P2AR.3 - Virtual Gas Sensor Array by Cyclic Optical Activation: Optimization of Activation Profile by Machine Learning
- Event
- 17th International Meeting on Chemical Sensors - IMCS 2018
2018-07-15 - 2018-07-19
Vienna, Austria - Chapter
- P-2 - Sensor Arrays
- Author(s)
- G. Njio, T. Wagner - Paderborn University, Department of Chemistry, Paderborn (Germany)
- Pages
- 905 - 906
- DOI
- 10.5162/IMCS2018/P2AR.3
- ISBN
- 978-3-9816876-9-9
- Price
- free
Abstract
Optical activation of semiconducting metal oxide based gas sensors offers new ways of improving the performance of these cost-efficient and highly sensitive devices. Exposure to light in the UV/VIS range - as opposed to high temperature operation - is a low energy alternative to speed-up reaction kinetics and to balance adsorption-desorption equilibrium. Yet no study explicitly utilizes optical activation to compensate for the inherent lack in selectivity of the semiconducting sensors.
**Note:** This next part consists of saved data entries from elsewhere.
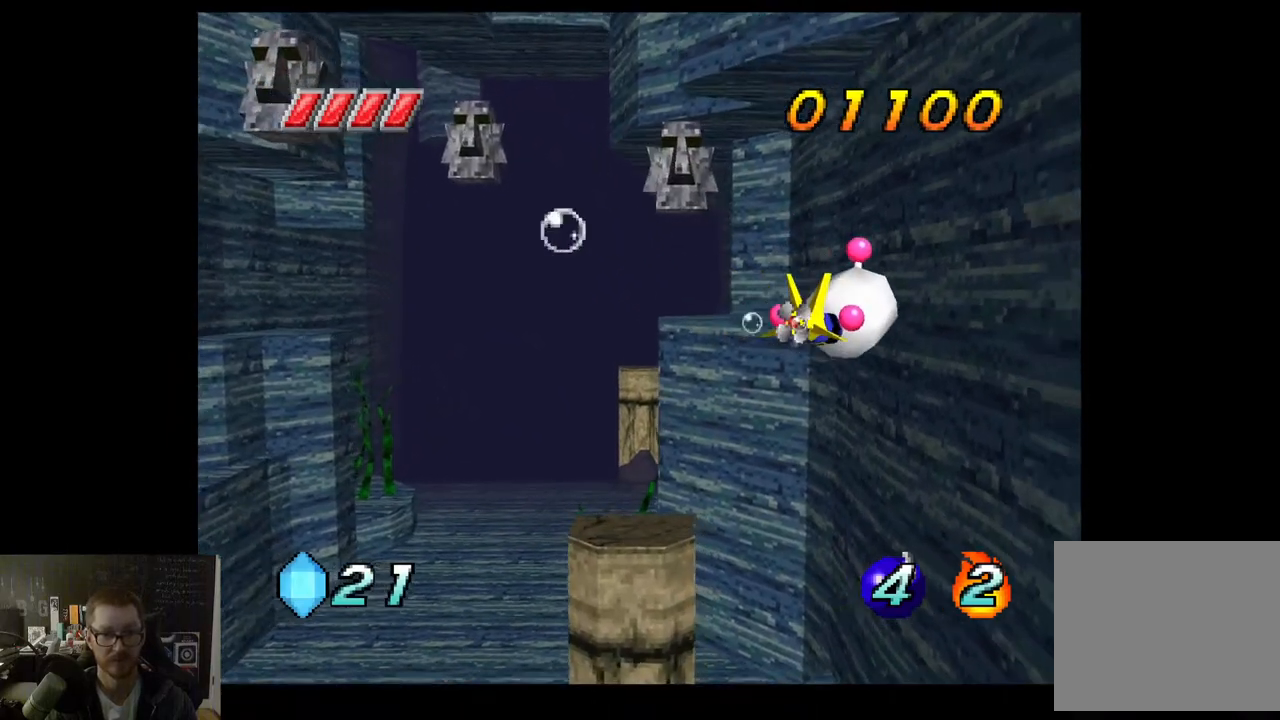
{"buttons": ["A"], "left_stick": "up", "right_stick": "center", "events": [[150, "left_stick", "up"]]}
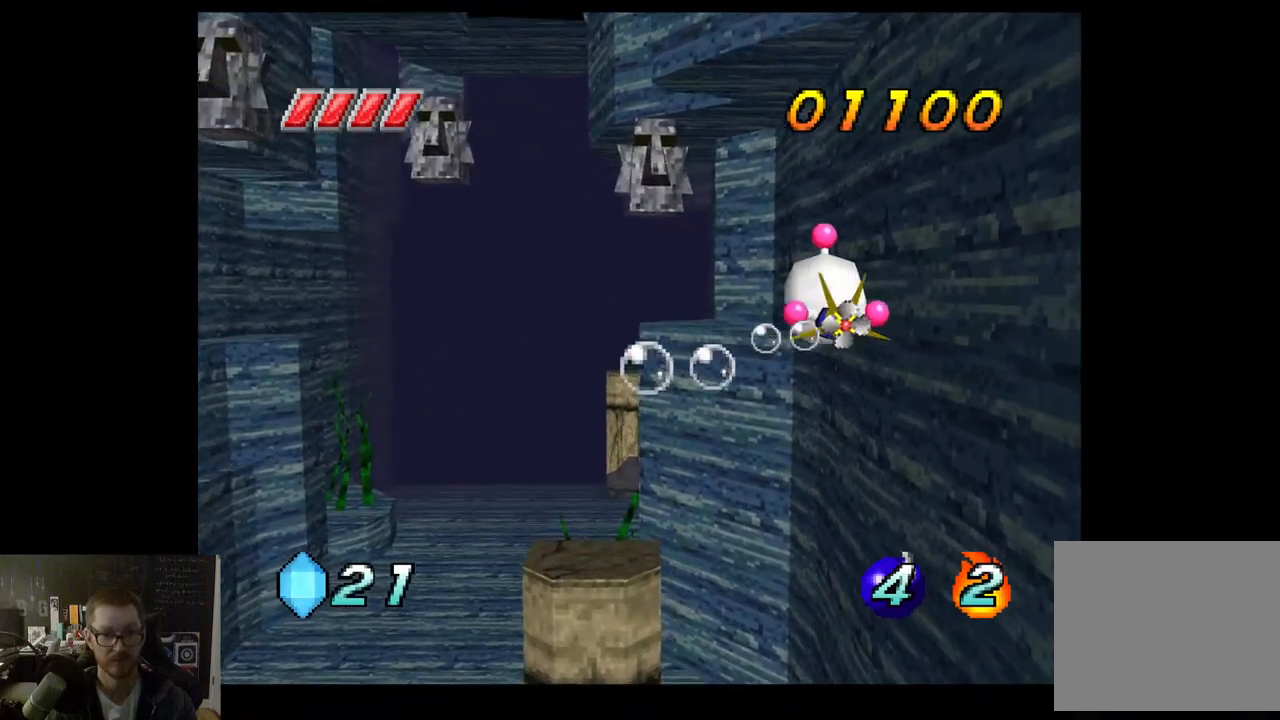
{"buttons": ["A"], "left_stick": "up-left", "right_stick": "center", "events": [[267, "left_stick", "up-left"]]}
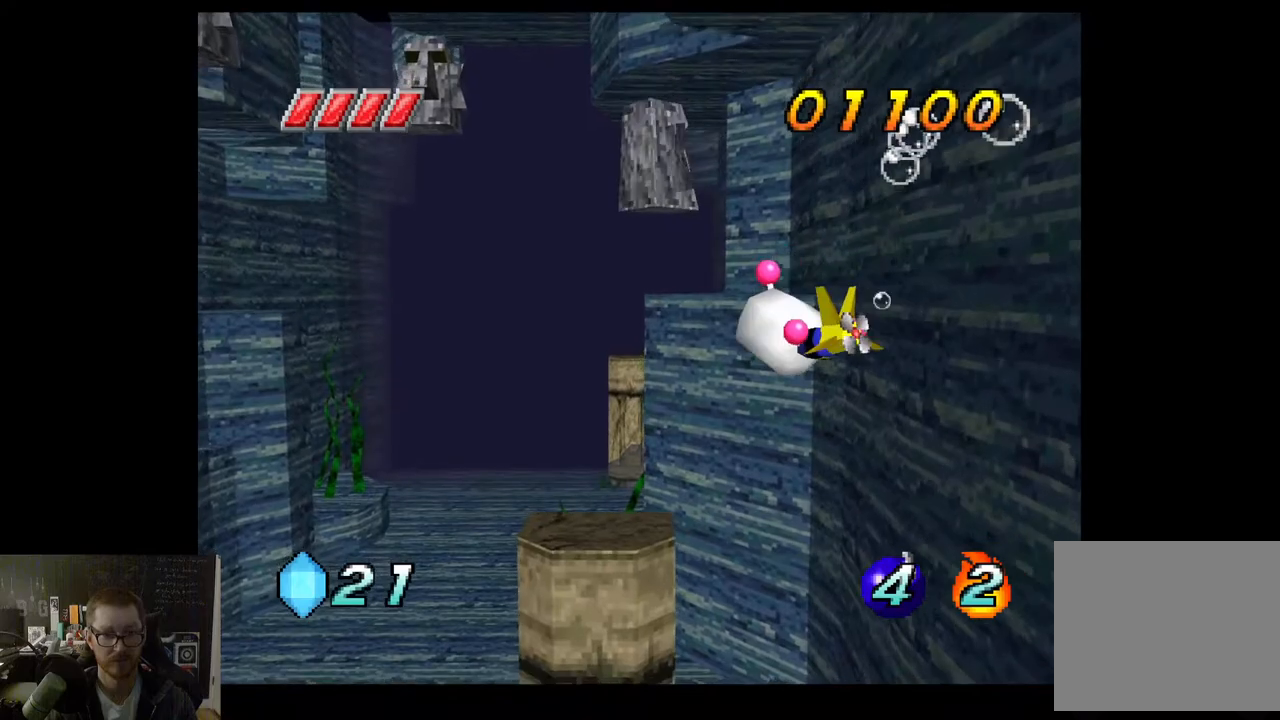
{"buttons": ["A"], "left_stick": "up-left", "right_stick": "center", "events": []}
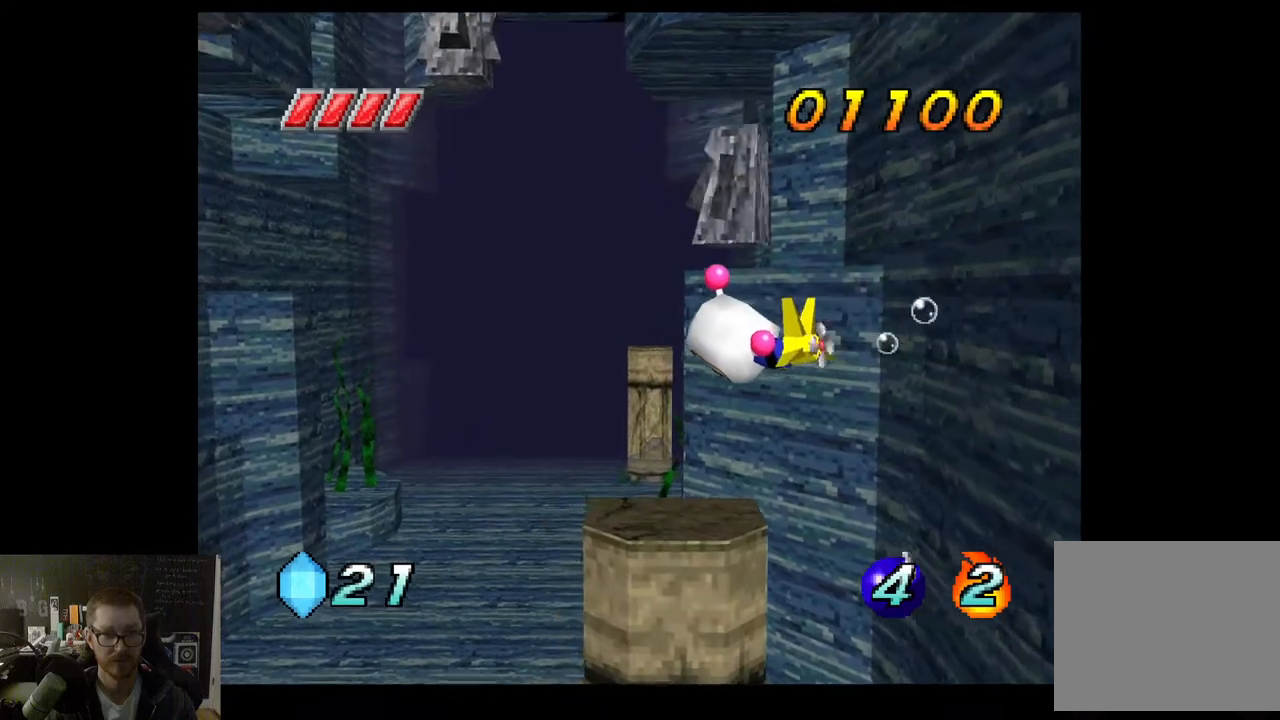
{"buttons": ["A"], "left_stick": "up-left", "right_stick": "center", "events": []}
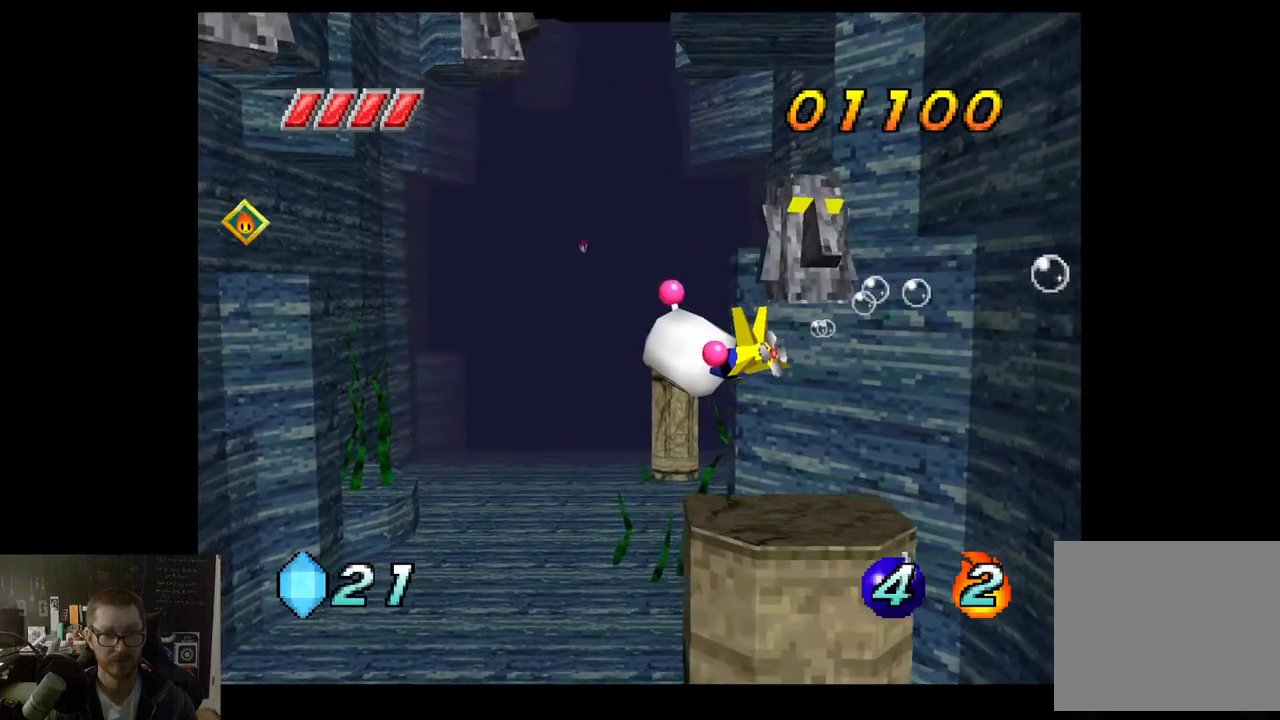
{"buttons": ["A"], "left_stick": "center", "right_stick": "center", "events": [[83, "left_stick", "up"], [200, "left_stick", "up-right"], [500, "left_stick", "center"]]}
In the following we present a new approach for generating a virtual gas sensor array by cyclic optical activation and a method to optimize activation profiles by utilizing supervised learning algorithms. The presentation is focused on nanostructured indium oxide (In2O3). However, the described method can be applied to various oxides used for semiconducting sensing as e.g. tin oxide or tungsten oxide. Different activation parameters like shape of the intensity curve, the intensity itself as well as the duration of the light exposure are evaluated by a neural network. Results are used to implement a signal stabilization algorithm for humidity and ozone sensing utilizing In2O3.